Supporting Students with Disabilities in Class
Education is important to help young people know what to expect during puberty, but people with disabilities may need more support to navigate the changes in their body. Some people may be concrete thinkers who focus on what is physically around them and struggle to process abstract concepts. As an example, educators may need to explain wet dreams and/or menstruation with extra context to minimize confusion and unnecessary fear. Use direct language and define terms to minimize the opportunity for misinterpretation. While some educators avoid gendered terms to be more inclusive, people with some types of disabilities may better process information with terms like “boy/girl” and “male/female.”
Picture books and diagrams can help students to see how certain changes happen to support understanding. If two-dimensional images are too abstract, three-dimensional props, such as dolls and anatomical models, can help students to get a better sense of concepts related to their bodies. Other hands-on props, such as sample menstrual products or models of birth control methods, can also help students understand their options and identify the supports that could work for their needs.
Many of the physical changes of puberty also bring changes in personal care and hygiene needs. As the body changes through puberty, physical support needs may change due to changes in a person’s physical dimensions and/or increased hygiene needs. Some people may also experience exacerbations in the symptoms of disability over the course of puberty. Many people with disability and physical changes are uniquely dependent on parents and caregivers who may not be supportive of a young person’s sexual development.
Given rates of violence and abuse against people with disabilities, educators should use trauma-informed practices to support students when talking about personal care or hygiene management needs. Education around self-care and hygiene may need to be more direct to help students develop appropriate support plans. Several adaptive clothing companies have begun making undergarments that support greater independence for people with disabilities. Adaptive products can be expensive but may offer inspiration for DIY modifications that could work well.
Forced sterilization is thought of as an issue from the past; yet struggles to protect bodily autonomy and reproductive rights of people with disabilities are ongoing. Youth with disabilities may not feel safe bringing up certain topics, questions, or concerns. Identifying and explaining the role of people who can support physical assistance needs, such as a school nurse, can be helpful.
While disability and physical changes of puberty may introduce unique challenges, educators can create safe spaces to practice difficult conversations and find supportive resources. Everyone deserves autonomy to the extent possible, and puberty is a critical time to foster that personal development.

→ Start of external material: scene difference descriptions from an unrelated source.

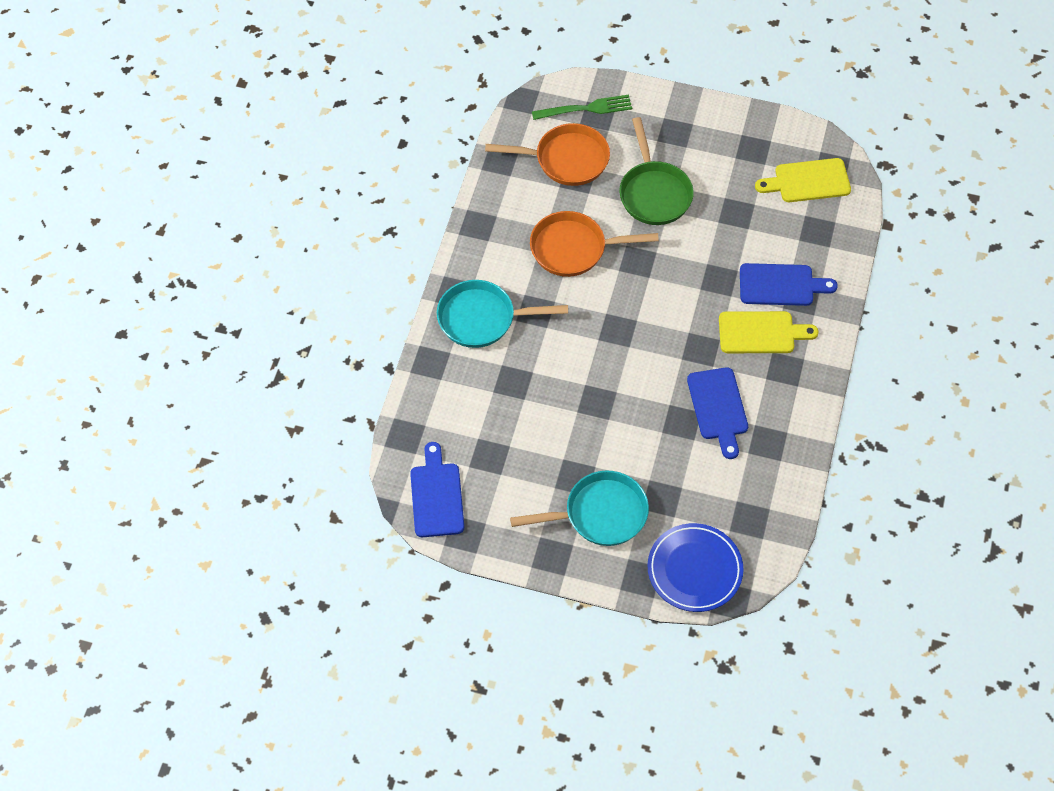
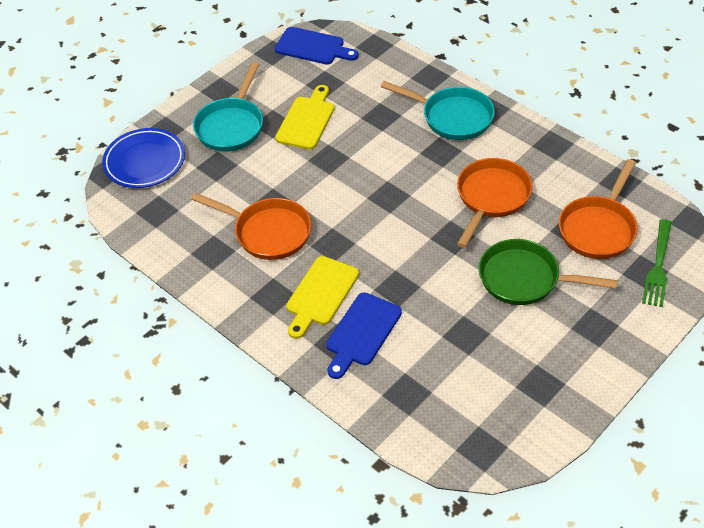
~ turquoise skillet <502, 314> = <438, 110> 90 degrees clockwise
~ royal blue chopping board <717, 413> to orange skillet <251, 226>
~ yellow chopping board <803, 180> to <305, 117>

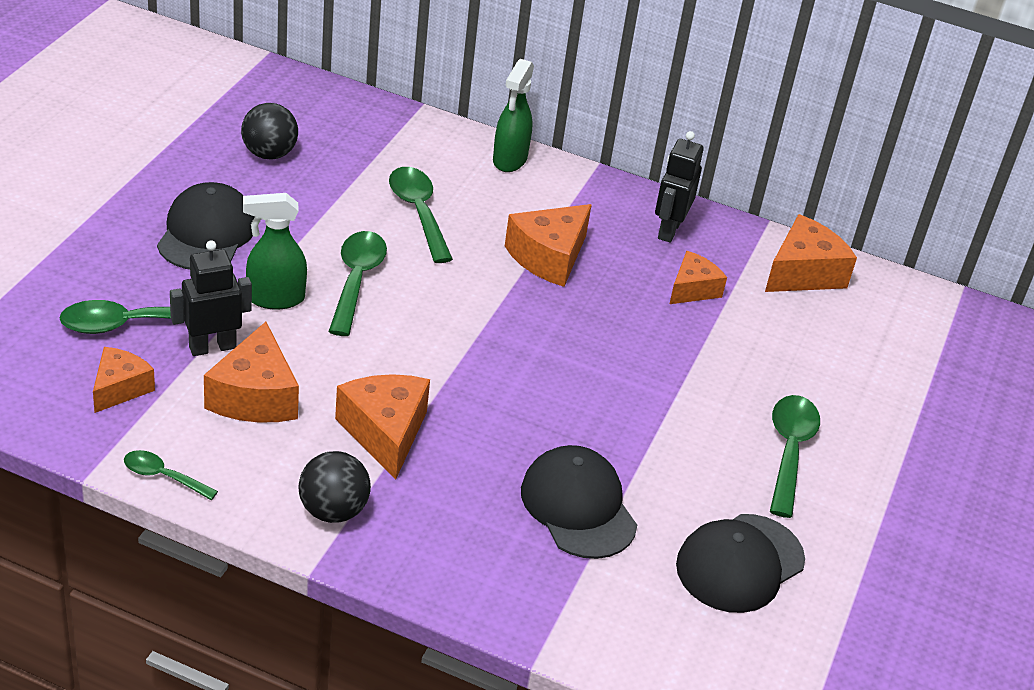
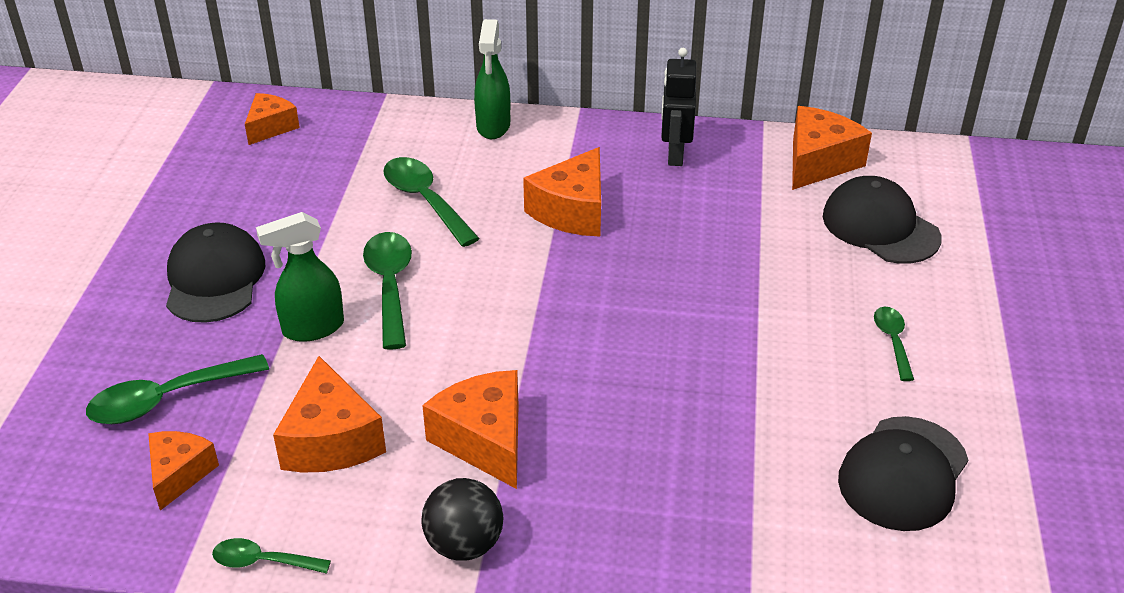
- black robot <211, 298>
- black sphere <269, 131>
~ black peaked cap <579, 502> to <882, 220>
~ orange piece of cheese <698, 277> to <272, 119>
~ emerald tablespoon <795, 456> = <894, 344> x0.58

This post is part 4 of a series on Disability and Sexuality written by guest blogger, Ashira Greenberg. Read part 1, Introduction to Disability and Sexuality and part 5 Disabilities and the Social-Emotional Changes of Puberty.
Notes and Resources:
- All About Puberty, Nemours KidsHealth
- Precocious Puberty, Mayo Clinic
- Delayed Puberty, Stanford Children’s Health
Supporting Students with Disabilities in Class
- How to help teens with special needs navigate puberty, UW Health
- Hygiene – Supporting Youth with Disabilities, TASCC
- Sex education for kids with an intellectual or developmental disability, Sex Ed Rescue
- The Sexual Assault Epidemic No One Talks About, NPR
- Guide to Trauma-Informed Sex Education, Cardea Services
- Forced Sterilization of Disabled People in the United States, National Women’s Law Center
- 11 Best Adaptive Clothing Brands, Good Housekeeping
Note on Person-First Language: This post uses Person-First Language as Person-First Language is generally considered to be the most respectful form for professional writing and/or talking about a group of people whose individual preferences are unknown. Individual preferences for Person-First Language or Identity-First Language are equally valid and should always be respected when referring to an individual.